First off, let’s establish as the basis for this piece that I don’t believe that media is unbiased. Ever. Anywhere. About anything. That’s not how human beings work, and since human beings run the media (for now), by extension, that’s not how the media works. Everyone brings their own biases - some overt, some subtle, some unconscious - to everything they do.
As a journalist, the battle then becomes how to overcome that bias and write about things as fairly as you possibly can. That’s not to say a journalist can’t be unbiased; it’s just that, in most cases, they generally aren’t. It takes work and conscious thought to remove bias, and journalism - particularly sports news reporting - is often speed-based, and doesn’t lend itself to a lot of thought. And to a certain extent, complaining about bias in journalism is very much Old Man Yells At Cloud territory - media’s biased, water is wet, et cetera and so on.

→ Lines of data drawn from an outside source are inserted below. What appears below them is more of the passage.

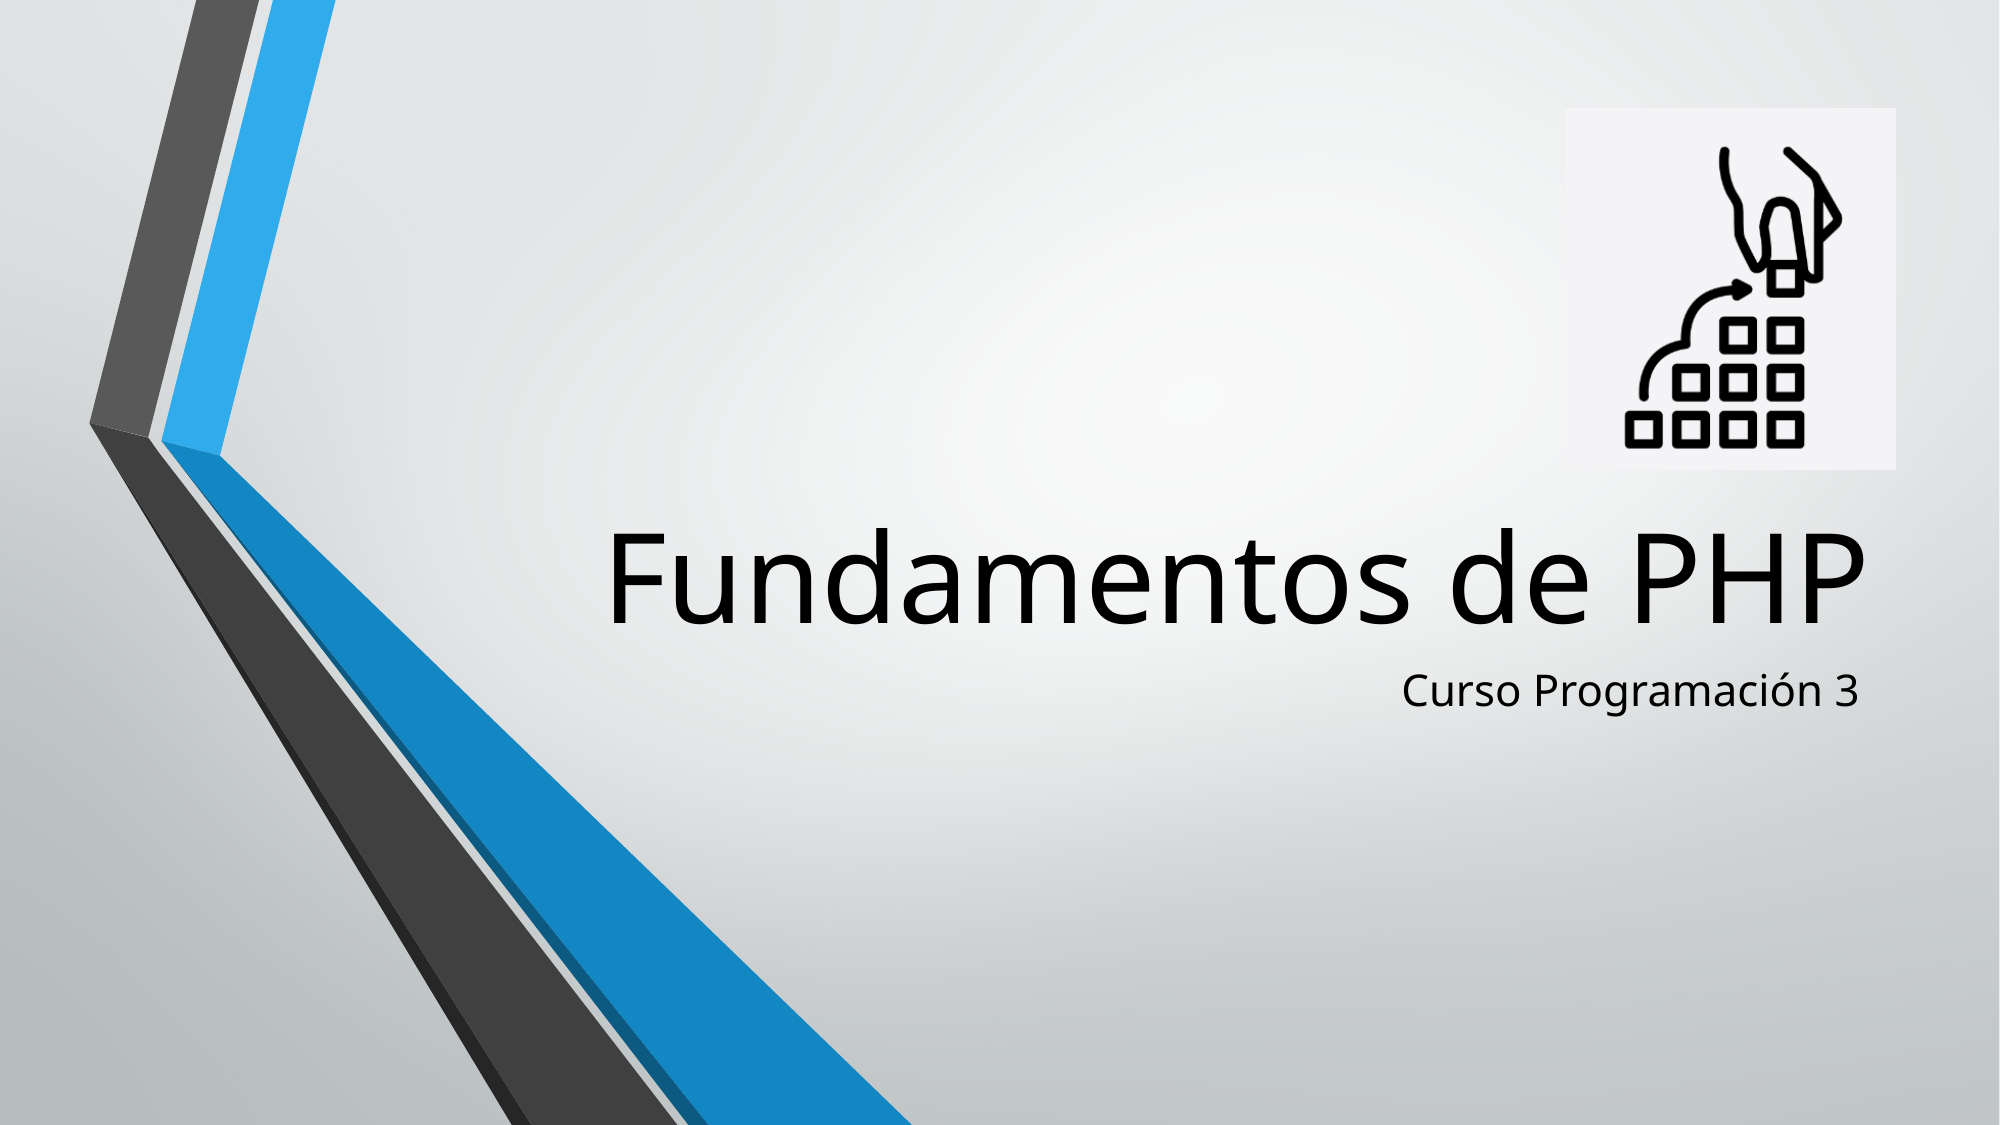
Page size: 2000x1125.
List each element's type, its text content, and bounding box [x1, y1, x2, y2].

title Fundamentos de PHP [480, 226, 1887, 656]
subtitle Curso Programación 3 [740, 655, 1887, 884]
picture [1566, 108, 1896, 470]
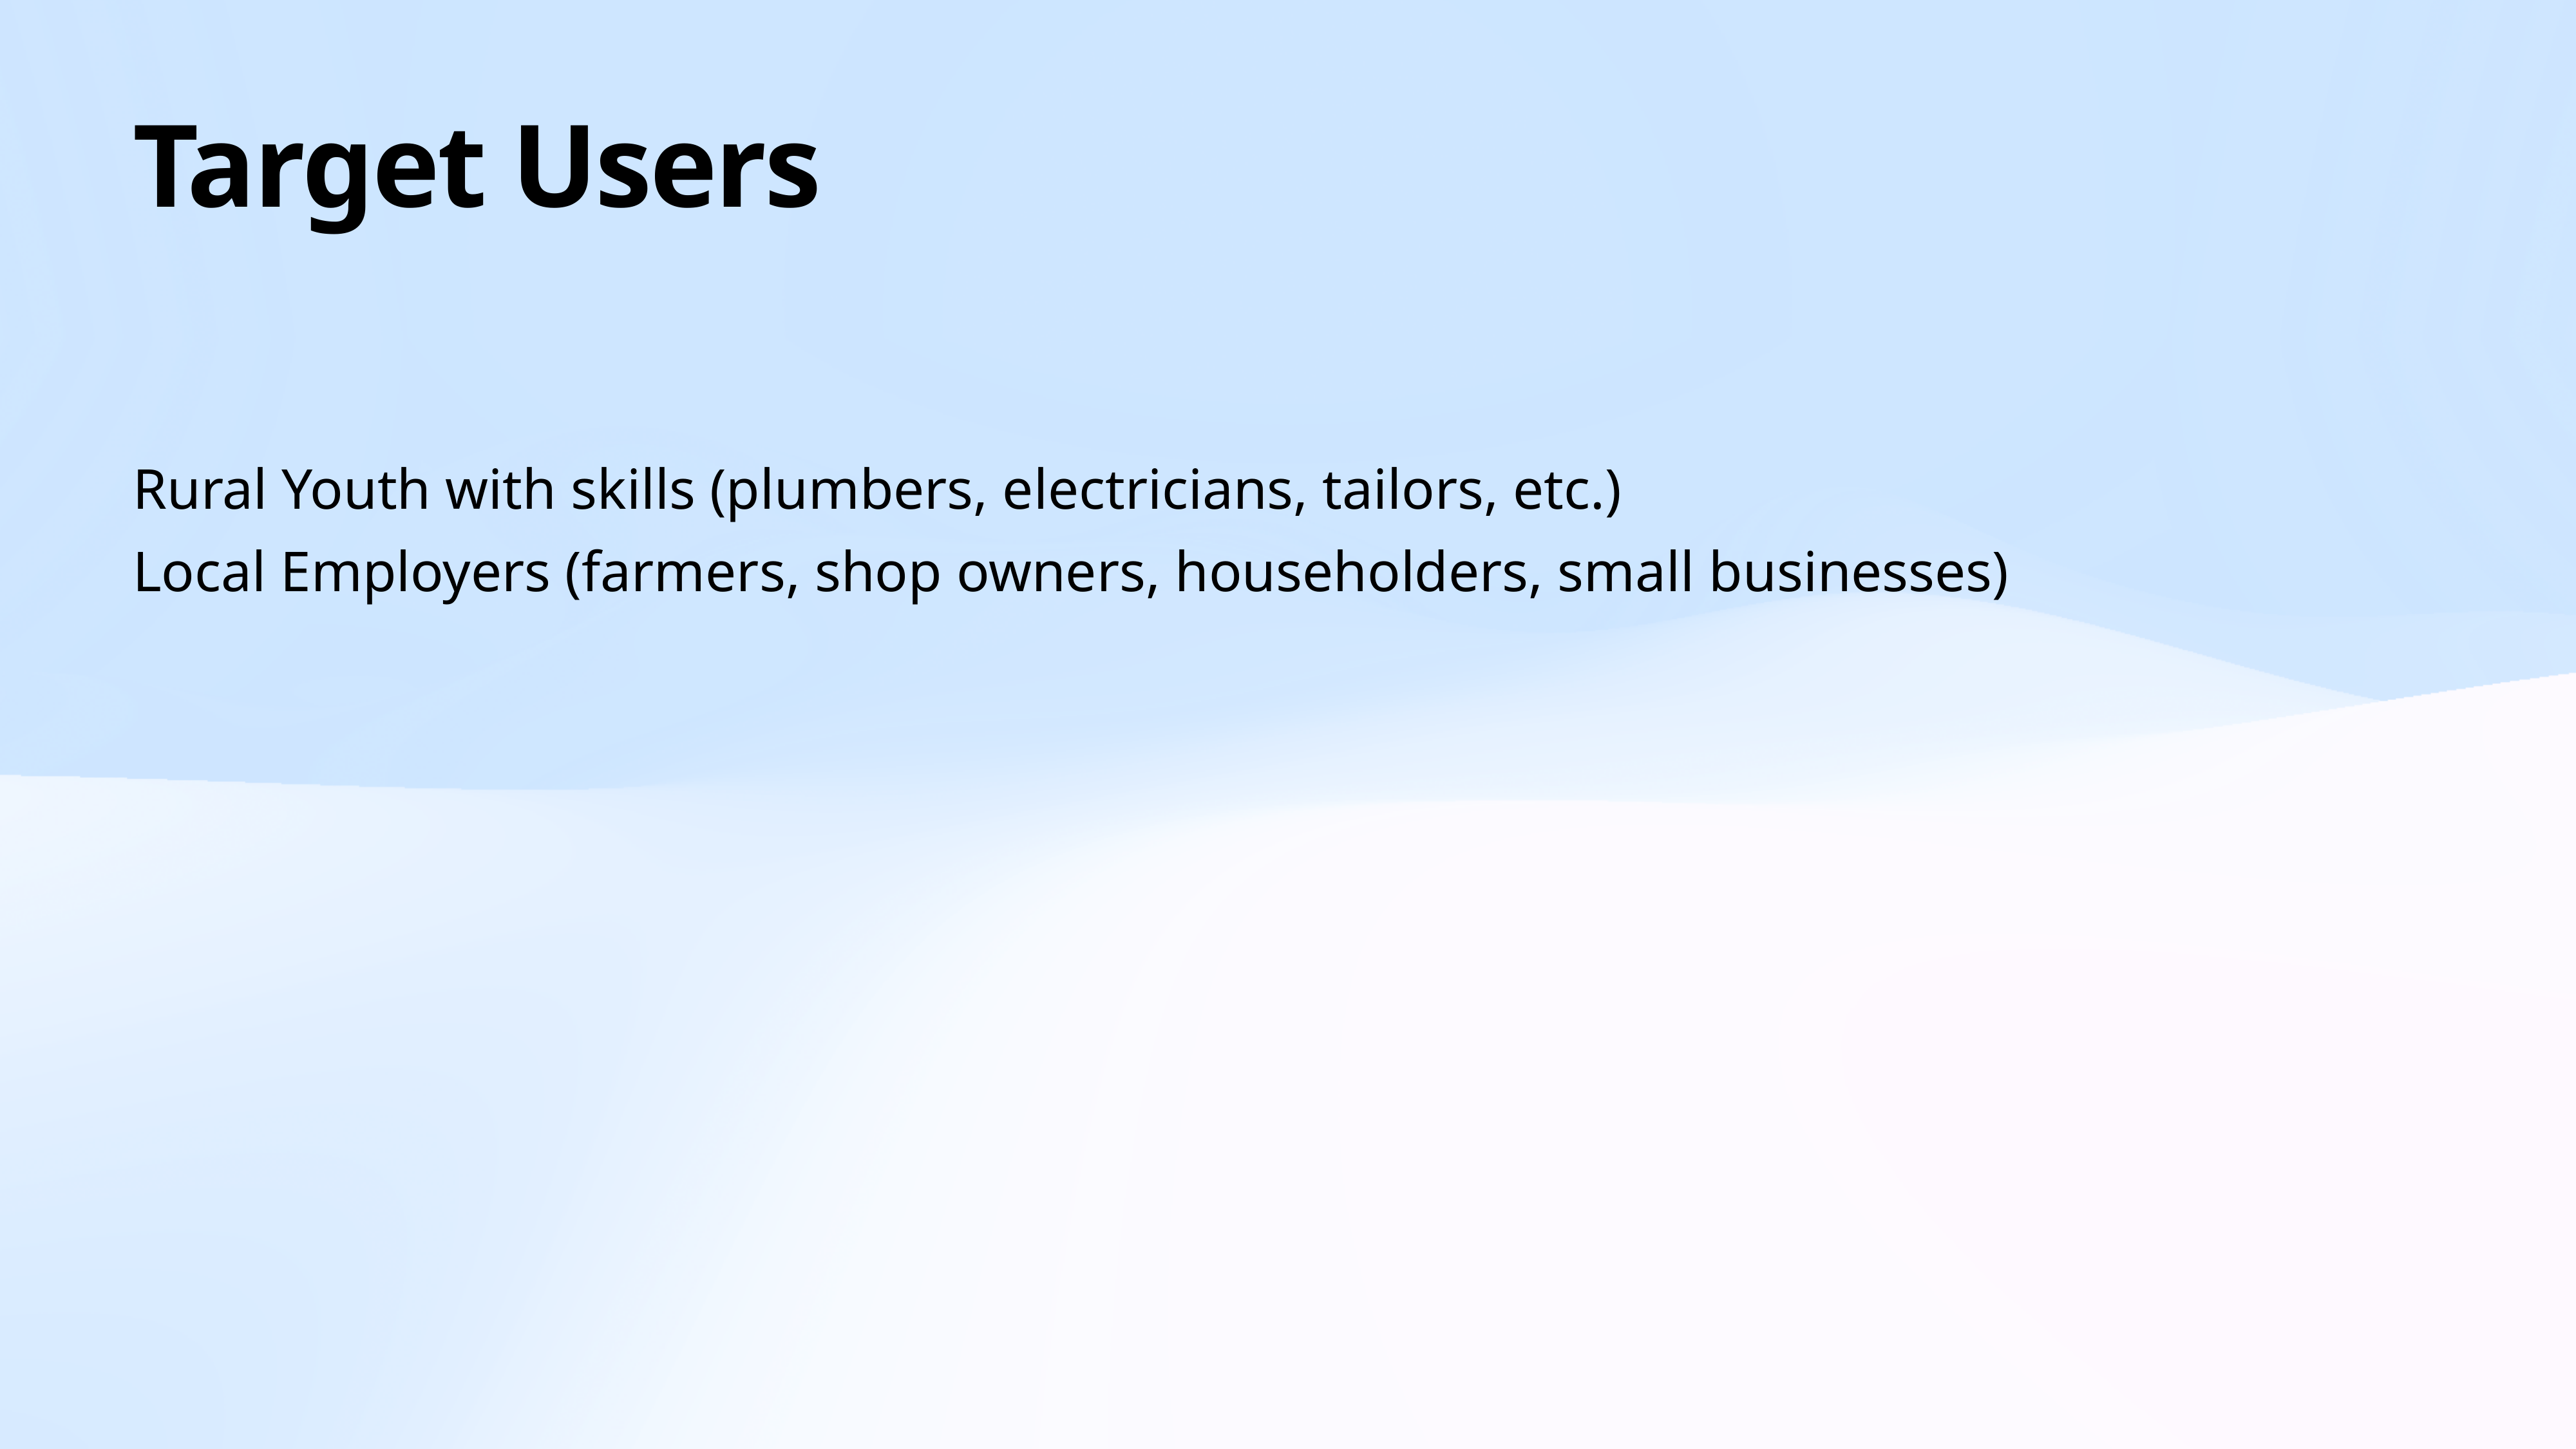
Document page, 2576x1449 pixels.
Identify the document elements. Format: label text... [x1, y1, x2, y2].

title Target Users [127, 113, 2449, 266]
list Rural Youth with skills (plumbers, electricians, tailors, etc.) Local Employers (farmers, shop owners, householders, small businesses) [127, 448, 2449, 1321]
picture [0, 0, 2576, 1449]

That said, there’s long been something that bugs me about the way the English media cover Arsenal. I’ve been meaning to write about this for a while now, and I haven’t, but let’s see if you can spot any issues with this screenshot:
Tuesday’s Carabao Cup action saw both Manchester City and Arsenal taken to extra time by Championship sides. Arsenal rode Eddie Nketiah’s finishing to a 2-1 win over Norwich City in their extra time, while Manchester City’s match with Wolves went to the end of extra time and to penalties, where City prevailed easily.
And yet! “Man City beats Wolves on penalties” is the headline for that game, and “Teenager Nketiah saves Arsenal from Norwich upset” is the Arsenal headline. First, and most pedantically, you don’t “beat” a team on penalties, you advance after officially drawing the match. Arsenal, on the other hand, actually beat their opponent in extra time.
Now, moving away from the pedantic to the WTF: why is Arsenal beating a Championship side regarded as a “saved upset”, with that phrase’s implication of imminent disaster and tragedy, when City nearly losing to a Championship side in the exact same way regarded more neutrally? Looking at that City headline, you’d never guess that the most expensive squad in the Carabao Cup almost lost to a squad whose total payroll, at about £106 million, is many, many multiples of Wolves’ salary budget. If the tone of the two headlines above were consistent, the City headline should read something like “Most expensive squad in the Carabao Cup barely avoids humiliation.
And this is only the most recent example - this seems to be the default way the English media look at Arsenal these days, as one banana peel away from a total catastrophe, when other teams face the same situations that Arsenal do on a regular basis and don’t get the same (lack of) perspective.
There’s been so much of that over the years, it’s just kind of background noise at this point - the years of “Arsenal will fail to make the top four this year because they didn’t sign (that year’s new hotness), followed by Arsenal inevitably making the top four - until last year, obviously, but those “fail to make the top four” things have been around for years. Every year that Arsenal failed to win something, the noise multiplied, as if one year’s failure guaranteed or cleared a path for the next year’s.
Arsene Wenger kept this team in the Champions League for 21 straight seasons, and yet if you read through the headlines of the last 10 of those years, at least, you’d get the sense that Arsenal were basically being held together by bailing wire and chewing gum. I am certainly not denying that Arsenal had and have their issues, structural and otherwise, but it seems like a lot of the media has spent a great deal of time in the last decade-plus figuring out ways to spin all things Arsenal as negative or heading that way.
It’s to the point now where I’m starting to wonder if journalists are personally offended by Arsenal for some reason. I honestly can’t figure out why even the slightest Arsenal slip, like not handling Norwich in 90 minutes the way they “should” (even though there’s no such thing as a guarantee in sports), is considered a near-catastrophe, while Manchester City slipping on the exact same patch of ice is all in a day’s work.
It’s not even like Arsenal have had that much success throughout their history that they should be automatically hateable, like Manchester United, or further afield Bayern Munich or the two Spanish giants. Arsenal have no perch from which to be knocked off, except that of “a pretty good team that seems to piss off a lot of people for no good reason”. And that’s less a perch than a porch step, if I’m being totally honest.
Is there a way to fix this? I doubt it. If Arsenal suddenly rise up above their station and win the next three Premier Leagues and a Champions League and a couple FA Cups, they’ll be hateable for all the usual reasons English people hate things - they’re too successful, they’re bigger than they should be, etc. If they continue as they are, playing-wise, they’ll continue to be barely relevant in the title race, which is fine, but every single thing they do will be covered by the media as if Arsenal ran over the media’s dog on their way to work and didn’t stop to apologize.